How it All Kinda Started
Alright, so everyone’s always asking, ‘how does sex feel for the first time?’ Like it’s some kinda magic trick or a secret handshake you’re supposed to just get. To be honest, half the stuff you hear? Probably bunk. At least, that’s how my practice run went down.

I remember way back, it was all hushed tones and wild guesses, fueled by whatever ridiculous scenes we saw in movies – which, let’s be real, are about as far from reality as you can get. I spent ages, and I genuinely mean ages, just turning it over in my head. Built it up into this colossal, life-altering event. My brain would just spin, thinking about ‘the moment,’ what it would be, how it would go. Talk about overthinking it!
The Big Event… If You Can Call It That
So, when the actual ‘practice’ happened, it wasn’t some perfectly scripted scene with soft lighting and a romantic soundtrack. Nope. It was mostly… fumbling. A whole lot of awkward fumbling. We were both pretty much bundles of nerves, which is probably standard operating procedure, I guess. I think I was more caught up in worrying if I was messing it all up than actually registering anything mind-blowing.
So, what did it physically feel like? Okay, here’s the straight goods from my experience. It was… a new sensation, for sure. There was a bit of, let’s say, unexpected pressure, and yeah, a little discomfort right at the start. Not gonna sugarcoat that. It wasn’t the nightmare some folks describe, but it definitely wasn’t an instant parade with trumpets and confetti either. More of a, ‘Huh. So this is what all the fuss is about?’ Kinda thing. My internal monologue was a mix of ‘Am I doing this right?’ and ‘Is this… it? Is there supposed to be more…?’
- There was a good amount of just… clumsy movement.
- A definite sense of ‘I have absolutely no clue what I’m doing, but fingers crossed they don’t realize how clueless I am.’
- A surprising amount of just… the sheer physical presence of another person being the main thing I was aware of.

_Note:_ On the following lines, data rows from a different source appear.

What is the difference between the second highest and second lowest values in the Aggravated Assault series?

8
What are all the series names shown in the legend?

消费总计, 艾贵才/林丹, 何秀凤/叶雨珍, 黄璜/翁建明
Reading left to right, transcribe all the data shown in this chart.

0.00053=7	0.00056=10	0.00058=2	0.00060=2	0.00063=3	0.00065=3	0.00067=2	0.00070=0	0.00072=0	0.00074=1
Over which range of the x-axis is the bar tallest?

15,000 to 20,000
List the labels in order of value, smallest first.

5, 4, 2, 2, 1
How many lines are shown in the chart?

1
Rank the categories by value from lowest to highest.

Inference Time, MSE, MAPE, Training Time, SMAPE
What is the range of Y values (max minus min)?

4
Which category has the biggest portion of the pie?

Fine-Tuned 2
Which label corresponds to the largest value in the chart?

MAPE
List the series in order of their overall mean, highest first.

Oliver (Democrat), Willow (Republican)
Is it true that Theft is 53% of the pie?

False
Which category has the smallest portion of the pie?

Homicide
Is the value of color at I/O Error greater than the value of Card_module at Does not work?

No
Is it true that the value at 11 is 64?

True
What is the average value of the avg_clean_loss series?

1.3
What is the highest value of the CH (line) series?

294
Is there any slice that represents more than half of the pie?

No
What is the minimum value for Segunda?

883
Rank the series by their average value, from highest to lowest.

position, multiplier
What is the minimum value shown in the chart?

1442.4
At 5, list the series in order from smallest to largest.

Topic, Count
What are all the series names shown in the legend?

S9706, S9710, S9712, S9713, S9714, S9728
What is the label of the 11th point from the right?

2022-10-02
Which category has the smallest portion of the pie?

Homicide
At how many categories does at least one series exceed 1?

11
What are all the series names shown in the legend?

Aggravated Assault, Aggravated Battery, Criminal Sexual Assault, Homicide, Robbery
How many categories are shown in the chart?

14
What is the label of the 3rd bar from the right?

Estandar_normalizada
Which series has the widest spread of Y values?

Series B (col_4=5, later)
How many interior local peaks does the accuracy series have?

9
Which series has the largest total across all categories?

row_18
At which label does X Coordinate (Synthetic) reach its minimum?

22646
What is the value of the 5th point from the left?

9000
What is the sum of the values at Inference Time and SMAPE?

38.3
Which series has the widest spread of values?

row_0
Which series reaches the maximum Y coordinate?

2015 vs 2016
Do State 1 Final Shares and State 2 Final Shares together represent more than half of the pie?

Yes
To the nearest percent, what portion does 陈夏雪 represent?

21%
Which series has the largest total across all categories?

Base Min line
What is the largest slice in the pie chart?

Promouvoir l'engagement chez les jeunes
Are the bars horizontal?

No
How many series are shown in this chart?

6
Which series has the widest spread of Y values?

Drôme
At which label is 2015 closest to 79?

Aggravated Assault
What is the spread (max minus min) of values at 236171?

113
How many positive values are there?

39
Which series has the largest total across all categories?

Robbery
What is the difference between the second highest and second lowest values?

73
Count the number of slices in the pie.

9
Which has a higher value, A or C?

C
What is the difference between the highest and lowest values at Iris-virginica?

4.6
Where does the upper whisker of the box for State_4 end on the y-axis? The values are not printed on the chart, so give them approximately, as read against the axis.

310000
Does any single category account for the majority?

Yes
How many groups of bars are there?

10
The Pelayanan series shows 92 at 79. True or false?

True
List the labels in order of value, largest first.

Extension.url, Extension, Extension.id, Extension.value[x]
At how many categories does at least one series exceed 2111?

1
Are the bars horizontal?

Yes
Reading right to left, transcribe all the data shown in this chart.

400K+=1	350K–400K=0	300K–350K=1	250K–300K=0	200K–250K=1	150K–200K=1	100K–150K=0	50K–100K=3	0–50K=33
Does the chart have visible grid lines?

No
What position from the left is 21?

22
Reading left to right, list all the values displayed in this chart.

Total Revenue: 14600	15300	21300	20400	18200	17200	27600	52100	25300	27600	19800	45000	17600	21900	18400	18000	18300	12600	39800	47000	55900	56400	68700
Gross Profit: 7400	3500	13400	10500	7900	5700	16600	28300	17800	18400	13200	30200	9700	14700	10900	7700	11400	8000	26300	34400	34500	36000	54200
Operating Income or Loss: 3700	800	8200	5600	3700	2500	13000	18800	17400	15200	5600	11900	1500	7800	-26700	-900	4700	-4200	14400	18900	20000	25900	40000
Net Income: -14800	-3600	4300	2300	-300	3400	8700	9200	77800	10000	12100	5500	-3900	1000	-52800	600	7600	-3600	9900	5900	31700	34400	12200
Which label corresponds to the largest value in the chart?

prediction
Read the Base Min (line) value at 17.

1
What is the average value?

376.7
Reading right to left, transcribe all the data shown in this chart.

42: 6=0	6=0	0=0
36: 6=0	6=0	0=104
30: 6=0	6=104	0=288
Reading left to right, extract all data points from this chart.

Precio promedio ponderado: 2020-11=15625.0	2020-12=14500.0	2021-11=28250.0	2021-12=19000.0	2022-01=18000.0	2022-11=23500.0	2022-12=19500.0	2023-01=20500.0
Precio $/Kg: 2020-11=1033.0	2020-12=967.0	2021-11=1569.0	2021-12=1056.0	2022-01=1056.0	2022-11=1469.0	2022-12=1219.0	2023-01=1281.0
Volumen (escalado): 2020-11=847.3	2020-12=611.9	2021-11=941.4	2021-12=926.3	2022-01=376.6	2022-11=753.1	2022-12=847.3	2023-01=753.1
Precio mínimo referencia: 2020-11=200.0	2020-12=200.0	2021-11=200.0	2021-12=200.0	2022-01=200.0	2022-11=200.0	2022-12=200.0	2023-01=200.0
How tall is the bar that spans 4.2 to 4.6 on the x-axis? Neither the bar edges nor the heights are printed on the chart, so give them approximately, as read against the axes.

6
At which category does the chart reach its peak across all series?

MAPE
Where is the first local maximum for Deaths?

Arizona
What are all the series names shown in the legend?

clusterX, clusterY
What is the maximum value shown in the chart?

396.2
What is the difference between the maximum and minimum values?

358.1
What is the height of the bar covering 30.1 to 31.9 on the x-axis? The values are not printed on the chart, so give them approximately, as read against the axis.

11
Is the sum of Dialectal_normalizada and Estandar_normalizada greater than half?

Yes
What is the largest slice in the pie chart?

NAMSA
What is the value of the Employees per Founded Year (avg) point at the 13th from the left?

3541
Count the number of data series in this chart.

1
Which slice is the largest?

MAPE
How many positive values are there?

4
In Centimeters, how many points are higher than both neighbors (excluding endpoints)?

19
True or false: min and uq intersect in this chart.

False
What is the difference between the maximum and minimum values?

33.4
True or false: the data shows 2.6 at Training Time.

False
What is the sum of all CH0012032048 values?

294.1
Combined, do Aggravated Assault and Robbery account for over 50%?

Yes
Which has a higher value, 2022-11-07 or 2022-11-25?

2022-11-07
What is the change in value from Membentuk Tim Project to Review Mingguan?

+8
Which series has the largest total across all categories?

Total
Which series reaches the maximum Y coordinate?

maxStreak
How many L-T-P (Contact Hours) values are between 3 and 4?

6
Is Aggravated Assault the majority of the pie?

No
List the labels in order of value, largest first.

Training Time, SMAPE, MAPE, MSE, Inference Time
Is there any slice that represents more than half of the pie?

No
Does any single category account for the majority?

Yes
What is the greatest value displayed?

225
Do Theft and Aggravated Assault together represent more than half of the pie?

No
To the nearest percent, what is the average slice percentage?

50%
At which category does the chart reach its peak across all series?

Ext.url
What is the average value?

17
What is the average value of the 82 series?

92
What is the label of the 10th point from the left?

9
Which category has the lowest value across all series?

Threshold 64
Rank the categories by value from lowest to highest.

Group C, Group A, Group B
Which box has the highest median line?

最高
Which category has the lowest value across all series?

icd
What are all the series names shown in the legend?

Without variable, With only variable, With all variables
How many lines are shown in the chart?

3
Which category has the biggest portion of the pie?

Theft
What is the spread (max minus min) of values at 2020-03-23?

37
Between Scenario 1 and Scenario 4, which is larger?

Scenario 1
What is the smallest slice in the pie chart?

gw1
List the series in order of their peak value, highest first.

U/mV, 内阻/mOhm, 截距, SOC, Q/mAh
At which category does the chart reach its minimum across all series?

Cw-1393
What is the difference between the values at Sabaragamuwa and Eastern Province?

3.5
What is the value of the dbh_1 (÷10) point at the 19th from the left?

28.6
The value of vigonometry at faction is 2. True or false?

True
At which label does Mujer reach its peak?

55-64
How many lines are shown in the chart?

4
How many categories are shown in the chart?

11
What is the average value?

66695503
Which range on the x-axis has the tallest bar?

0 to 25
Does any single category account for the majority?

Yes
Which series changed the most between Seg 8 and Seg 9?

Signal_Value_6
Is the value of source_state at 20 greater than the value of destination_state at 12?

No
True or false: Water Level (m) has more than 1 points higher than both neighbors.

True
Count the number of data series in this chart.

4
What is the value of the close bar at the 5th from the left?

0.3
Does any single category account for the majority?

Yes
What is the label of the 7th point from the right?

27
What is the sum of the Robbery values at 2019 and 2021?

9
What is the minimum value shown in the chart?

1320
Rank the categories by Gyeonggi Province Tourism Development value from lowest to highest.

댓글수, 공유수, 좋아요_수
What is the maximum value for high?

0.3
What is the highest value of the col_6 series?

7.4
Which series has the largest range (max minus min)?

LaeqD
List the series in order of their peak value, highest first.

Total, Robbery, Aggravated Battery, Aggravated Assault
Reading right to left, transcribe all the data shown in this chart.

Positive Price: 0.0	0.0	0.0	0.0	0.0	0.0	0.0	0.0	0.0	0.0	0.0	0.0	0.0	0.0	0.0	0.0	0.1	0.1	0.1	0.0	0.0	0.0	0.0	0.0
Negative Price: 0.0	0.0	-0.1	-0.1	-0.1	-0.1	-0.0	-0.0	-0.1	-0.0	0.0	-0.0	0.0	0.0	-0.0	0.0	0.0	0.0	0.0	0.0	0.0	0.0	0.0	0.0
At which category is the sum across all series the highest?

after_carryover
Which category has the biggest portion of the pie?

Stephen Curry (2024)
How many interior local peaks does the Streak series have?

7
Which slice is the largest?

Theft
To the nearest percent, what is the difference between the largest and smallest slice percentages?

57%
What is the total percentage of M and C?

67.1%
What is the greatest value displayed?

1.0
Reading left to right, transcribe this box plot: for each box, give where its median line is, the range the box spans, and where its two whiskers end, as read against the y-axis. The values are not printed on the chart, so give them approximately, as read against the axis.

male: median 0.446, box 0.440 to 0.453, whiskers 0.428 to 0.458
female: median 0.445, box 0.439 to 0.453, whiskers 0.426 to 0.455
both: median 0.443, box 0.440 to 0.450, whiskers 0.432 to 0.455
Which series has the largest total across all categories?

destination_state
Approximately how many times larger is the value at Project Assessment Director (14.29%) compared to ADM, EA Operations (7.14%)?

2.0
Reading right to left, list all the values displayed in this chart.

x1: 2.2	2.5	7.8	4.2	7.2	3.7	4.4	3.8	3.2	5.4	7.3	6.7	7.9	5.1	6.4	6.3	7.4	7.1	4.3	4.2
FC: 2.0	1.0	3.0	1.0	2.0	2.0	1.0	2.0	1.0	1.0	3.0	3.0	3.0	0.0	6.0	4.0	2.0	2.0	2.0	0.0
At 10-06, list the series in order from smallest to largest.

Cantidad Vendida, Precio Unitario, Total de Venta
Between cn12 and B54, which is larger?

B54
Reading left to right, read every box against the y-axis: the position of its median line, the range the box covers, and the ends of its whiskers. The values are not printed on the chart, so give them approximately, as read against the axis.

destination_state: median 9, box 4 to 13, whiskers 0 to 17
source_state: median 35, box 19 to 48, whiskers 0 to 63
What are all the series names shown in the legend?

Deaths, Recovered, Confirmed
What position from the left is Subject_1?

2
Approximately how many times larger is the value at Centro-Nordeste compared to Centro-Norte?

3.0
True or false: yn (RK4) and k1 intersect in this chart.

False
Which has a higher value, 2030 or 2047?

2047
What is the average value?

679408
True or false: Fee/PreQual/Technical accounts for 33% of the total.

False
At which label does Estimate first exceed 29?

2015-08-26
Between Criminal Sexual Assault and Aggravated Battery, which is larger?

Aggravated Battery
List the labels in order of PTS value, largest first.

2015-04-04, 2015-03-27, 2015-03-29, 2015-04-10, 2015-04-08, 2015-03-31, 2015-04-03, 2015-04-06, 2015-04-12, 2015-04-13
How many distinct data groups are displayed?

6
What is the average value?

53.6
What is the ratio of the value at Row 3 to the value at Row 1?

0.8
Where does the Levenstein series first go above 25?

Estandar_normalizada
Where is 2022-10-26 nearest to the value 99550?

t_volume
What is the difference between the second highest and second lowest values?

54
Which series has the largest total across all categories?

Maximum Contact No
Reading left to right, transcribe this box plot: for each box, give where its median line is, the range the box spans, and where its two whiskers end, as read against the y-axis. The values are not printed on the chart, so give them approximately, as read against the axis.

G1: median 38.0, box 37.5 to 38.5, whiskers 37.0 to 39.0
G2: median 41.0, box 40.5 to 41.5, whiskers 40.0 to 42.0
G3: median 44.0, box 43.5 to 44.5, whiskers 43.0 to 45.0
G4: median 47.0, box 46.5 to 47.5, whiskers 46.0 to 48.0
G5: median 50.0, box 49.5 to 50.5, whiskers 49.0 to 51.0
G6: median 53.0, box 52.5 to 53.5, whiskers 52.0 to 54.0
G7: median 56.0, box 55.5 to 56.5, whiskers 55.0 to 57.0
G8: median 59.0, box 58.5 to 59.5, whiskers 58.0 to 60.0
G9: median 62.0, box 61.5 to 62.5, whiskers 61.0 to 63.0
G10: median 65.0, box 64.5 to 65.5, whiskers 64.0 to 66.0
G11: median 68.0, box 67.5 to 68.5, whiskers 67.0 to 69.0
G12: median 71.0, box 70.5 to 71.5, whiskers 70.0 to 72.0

And Then What? The Aftermath
After it was, well, over, the biggest feeling I had? Honestly? It was relief. Just pure relief that the massive ‘first time’ hurdle was cleared. And then, a whole lot of ‘Okay… now what?’ I didn’t magically wake up a changed person. The world didn’t look different. Life just sort of… carried on, same as before.
Looking back on it now, it’s kinda funny, really. All that stressing and fantasizing. The actual ‘feeling’ was just one small piece of a much bigger, messier puzzle. It was all tangled up with the nerves, the pure awkwardness of it all, who I was with, and just how utterly new the whole situation was. It wasn’t one single, definable ‘feeling.’ It was a jumble of them, all squished together. And mostly, it was a learning curve. A big one. Learning about myself, about another person, and about how real life rarely matches the highlight reel you cook up in your own head.

So, if you’re asking me ‘how does it feel?’ My answer is: it feels… human. Messy, imperfect, and definitely not the same for everyone. That was my practice session, anyway. Your mileage, as they say, will vary. You’ll have your own story to tell.